Second, I must reference Mr. Plinkett’s review of The Phantom Menace and his (quite correct) assertion of what makes a good light saber duel. It’s not about the special effects and fight choreography. The prequels had that stuff in spades but their fight scenes are hollow, all flash and no substance. What makes a good light saber battle is the emotional content, the investment of both the audience and the characters in conflict. Probably the best light saber duel in the series is in Return of the Jedi. When Luke starts to go berserk on Vader, it’s all about raw emotion and the confrontation between a son and his father, not elegant fighting moves. (The one and a half light saber duels in the prequels that were memorable had this emotional kind of component, too.) I’m happy to report that The Force Awakens recognizes this core feature and provides loads of emotional involvement for any characters who cross light sabers. There’s always a lot at stake, both internally and externally.
So what’s not so good? Oh, let’s not dwell on anything negative. Seriously, it’s not perfect but it’s very good. If you haven’t seen it yet, I wouldn’t want to taint your enjoyment of it. If you have seen it and are reading this review to see my take… Well, you’ll find other reviews that point out how the plot is derivative, which is a fair assessment. When I was growing up, two-thirds of all Star Wars films involved the destruction of a massive, spherical doomsday machine, so that didn’t bother me too much. The movie’s original bits are more than able to stand on their own, but it leans unnecessarily on what has come before… But on the other hand, it was very important that this film really feel like Star Wars, so I can see why they went back to what was successful. And most criticism in this regard is directed entirely at two or three aspects of the plot. I’ve seen no one complain, for example, that the First Order/Resistance conflict is clearly a way to maintain the Empire/Rebellion dynamic from the original trilogy. (It does help that this feels relatively organic, since the First Order is like die-hard space Nazis who fled to Argentina after WWII… if they had taken over South America so they could continue the war against the Allies.) It’s worth remembering, too, that repeating or echoing important themes and tropes is simply part of the mythic structure of Star Wars. Finally, while this is my biggest complaint about the film, I do think that the setup it provides for the sequels will allow them to go anywhere they need.

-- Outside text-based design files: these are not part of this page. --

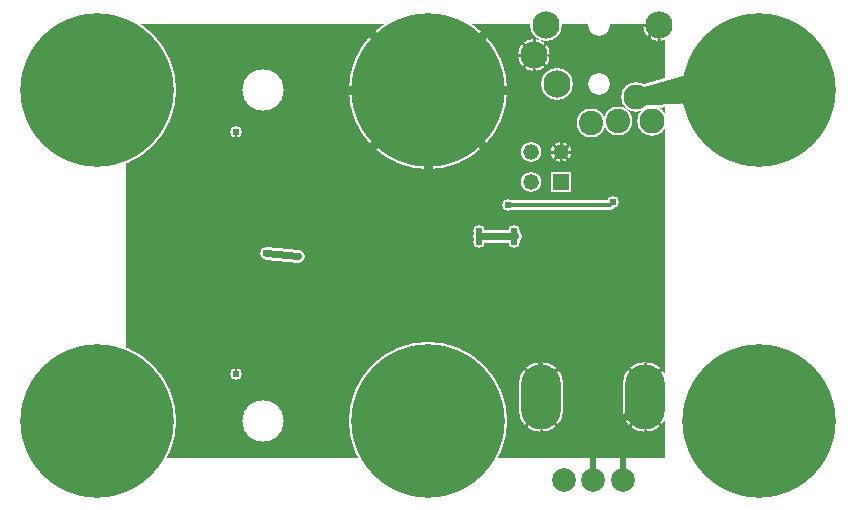
<source format=gbr>
%FSTAX24Y24*%
%MOIN*%
%IN LAYER2.GBR *%
%ADD10C,0.0010*%
%ADD11C,0.0039*%
%ADD12C,0.0050*%
%ADD13C,0.0060*%
%ADD14C,0.0080*%
%ADD15C,0.0100*%
%ADD16C,0.0120*%
%ADD17C,0.0199*%
%ADD18C,0.0200*%
%ADD19C,0.0220*%
%ADD20C,0.0240*%
%ADD21C,0.0300*%
%ADD22C,0.0320*%
%ADD23C,0.0400*%
%ADD24C,0.0440*%
%ADD25C,0.0520*%
%ADD26C,0.0550*%
%ADD27C,0.0600*%
%ADD28C,0.0680*%
%ADD29C,0.0721*%
%ADD30C,0.0750*%
%ADD31C,0.0787*%
%ADD32C,0.0810*%
%ADD33C,0.0830*%
%ADD34C,0.0906*%
%ADD35C,0.0947*%
%ADD36C,0.0970*%
%ADD37C,0.0990*%
%ADD38C,0.1066*%
%ADD39C,0.1380*%
%ADD40C,0.5118*%
%ADD41C,0.5278*%
%ADD42O,0.1339X0.2165*%
%ADD43O,0.1499X0.2325*%
%ADD44R,0.0520X0.0520*%
%ADD45R,0.0680X0.0680*%
D12*X013189Y001772D02*G01X02185D01*Y016142D01*X003937D01*Y001772D01*
X013189D01*G36*G01X02185D01*Y016142D01*X003937D01*Y001772D01*
X013189D01*G37*
%LPC*%
D36*X019409Y012874D03*D38*X018268Y014173D03*D36*X020315Y012953D03*D38*
X017913Y016142D03*D37*X020906Y01374D03*D41*X025Y013976D03*D37*
X021457Y012953D03*D38*X021693Y016142D03*X01752Y015157D03*D29*
X019685Y016142D03*Y014173D03*D41*X013976Y002953D03*X002953Y013976D03*
Y002953D03*X025D03*D39*X008465D03*Y013976D03*D17*X026575Y008465D03*D19*
X021457Y01122D03*D28*X018413Y011917D03*D23*X016661Y010149D03*
X020161Y010249D03*X007571Y012598D03*D19*X006487Y010851D03*D41*
X013976Y013976D03*D23*X007571Y004528D03*D19*X006487Y007751D03*
X010861Y007149D03*X017726Y008026D03*D43*X017756Y00374D03*D23*
X015675Y009106D03*X016875D03*X009661Y008449D03*X008575Y008551D03*D35*
X018504Y000984D03*X020472D03*D43*X02122Y00374D03*D35*X019488Y000984D03*
D45*X018413Y010917D03*D28*X017413D03*Y011917D03*D23*X015675Y009303D03*
Y00891D03*X016856Y009303D03*Y00891D03*D30*X020906Y01374D02*
G01X025Y013976D01*D14*X021457Y01122D02*X019291D01*Y011811D01*
Y011917D01*X018413D01*D20*X016661Y010149D02*D22*X020061D01*
X020161Y010249D01*D20*X007571Y012598D02*D13*Y011935D01*
X006487Y010851D01*D16*X008728D01*X013976D01*Y013976D01*
X013971Y007751D01*X013976D01*D20*X006513D01*D13*X007571Y006693D01*
Y004528D01*D20*X006513Y007751D02*X006487D01*X013971D02*
X013969Y007749D01*X010861D01*Y007149D01*X017726Y008026D02*D16*
Y00377D01*D20*X017756Y00374D01*X015675Y009106D02*D24*X016875D01*
X009661Y008449D02*X008575Y008551D01*D18*X020472Y000984D02*Y002992D01*
X02122Y00374D01*X019488Y002008D01*Y000984D01*D14*X022376Y013623D02*
X022566Y013483D01*X022336Y014013D02*X022546Y014193D01*
X010696Y007693D02*X010816Y007553D01*X010906D02*X011056Y007713D01*
X013956Y007913D02*X013866Y007813D01*D27*X020866Y01378D02*
X022835Y01437D01*
%LPD*%
D32*X019409Y012874D03*D34*X018268Y014173D03*D32*X020315Y012953D03*D34*
X017913Y016142D03*D33*X020906Y01374D03*D40*X025Y013976D03*D33*
X021457Y012953D03*D34*X021693Y016142D03*D15*X02124D02*X02116D01*
X021373Y015822D02*X021316Y015765D01*X021693Y015689D02*Y015609D01*D34*
X01752Y015157D03*D15*X01784Y015478D02*X017896Y015534D01*
X01752Y01561D02*Y01569D01*X0172Y015478D02*X017143Y015534D01*
X017067Y015157D02*X016987D01*X0172Y014837D02*X017143Y014781D01*
X01752Y014705D02*Y014625D01*X01784Y014837D02*X017896Y014781D01*
X017972Y015157D02*X018052D01*D10*X019685Y016142D03*Y014173D03*D40*
X013976Y002953D03*X002953Y013976D03*Y002953D03*X025D03*D11*X008465D03*
Y013976D03*X026575Y008465D03*D20*X021457Y01122D03*D25*
X018413Y011917D03*D15*X018597Y012101D02*X018654Y012158D01*
X018413Y012177D02*Y012257D01*X01823Y012101D02*X018173Y012158D01*
X018153Y011917D02*X018073D01*X01823Y011733D02*X018173Y011677D01*
X018413Y011657D02*Y011577D01*X018597Y011733D02*X018654Y011677D01*
X018673Y011917D02*X018753D01*D20*X016661Y010149D03*X020161Y010249D03*
X007571Y012598D03*X006487Y010851D03*D40*X013976Y013976D03*D21*
X015786Y015786D02*X015842Y015842D01*X012167Y015786D02*X01211Y015842D01*
X011417Y013976D02*X011337D01*X012167Y012167D02*X01211Y01211D01*
X013976Y011417D02*Y011337D01*X015786Y012167D02*X015842Y01211D01*
X016535Y013976D02*X016615D01*D20*X007571Y004528D03*X006487Y007751D03*
X010861Y007149D03*X017726Y008026D03*D42*X017756Y00374D03*D15*
X018229Y004627D02*X018286Y004683D01*X017756Y004823D02*Y004903D01*
X017283Y004627D02*X017226Y004683D01*X017283Y002854D02*
X017226Y002797D01*X017756Y002657D02*Y002577D01*X018229Y002854D02*
X018286Y002797D01*D20*X015675Y009106D03*X016875D03*X009661Y008449D03*
X008575Y008551D03*D31*X018504Y000984D03*X020472D03*D42*X02122Y00374D03*
D15*X021694Y004627D02*X02175Y004683D01*X02122Y004823D02*Y004903D01*
X020747Y004627D02*X020691Y004683D01*X020747Y002854D02*
X020691Y002797D01*X02122Y002657D02*Y002577D01*X021694Y002854D02*
X02175Y002797D01*D31*X019488Y000984D03*D44*X018413Y010917D03*D25*
X017413D03*Y011917D03*D20*X015675Y009303D03*Y00891D03*
X016856Y009303D03*Y00891D03*D26*X020906Y01374D02*X025Y013976D01*D14*
X021457Y01122D02*X019291D01*Y011811D01*Y011917D01*X018413D01*
X016661Y010149D02*D16*X020061D01*X020161Y010249D01*D14*
X007571Y012598D02*D13*Y011935D01*X006487Y010851D01*D16*X008728D01*
X013976D01*Y013976D01*X013971Y007751D01*X013976D01*D20*X006513D01*D13*
X007571Y006693D01*Y004528D01*D14*D20*X006513Y007751D02*X006487D01*D14*
X013971D02*X013969Y007749D01*X010861D01*D20*Y007149D01*D14*
X017726Y008026D02*D16*Y00377D01*D14*X017756Y00374D01*X015675Y009106D02*
D20*X016875D01*X009661Y008449D02*X008575Y008551D01*D18*
X020472Y000984D02*Y002992D01*X02122Y00374D01*X019488Y002008D01*
Y000984D01*D14*X022376Y013623D02*X022566Y013483D01*X022336Y014013D02*
X022546Y014193D01*X010696Y007693D02*X010816Y007553D01*X010906D02*
X011056Y007713D01*X013956Y007913D02*X013866Y007813D01*D23*
X020866Y01378D02*X022835Y01437D01*
M02*
</source>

Is it okay for the kids? Oooh, maybe not, depending upon how young or how into Star Wars they are. It’s rated PG-13. The only other Star Wars film to get that rating was the one where [SPOILERS] the protagonist of the previous two movies kills a roomful of children and gets his arms and legs cut off by his best friend. My younglings aren’t going to see it any time soon — but, then, I am still planning to spend years working them through the other films. I do feel that if you want to share your love of Star Wars with your kids, this is not what you want to start them on; the original trilogy is much more kid-friendly and it only makes sense that you lose some context by starting on Episode VII (when, you know, Episode IV makes a much better place to begin). I’d recommend seeing it yourself first and making your own decision… but if the PG-13 rating doesn’t sway you against it, it’s probably okay to take your children.
In conclusion… Why are you still reading this? Go see it!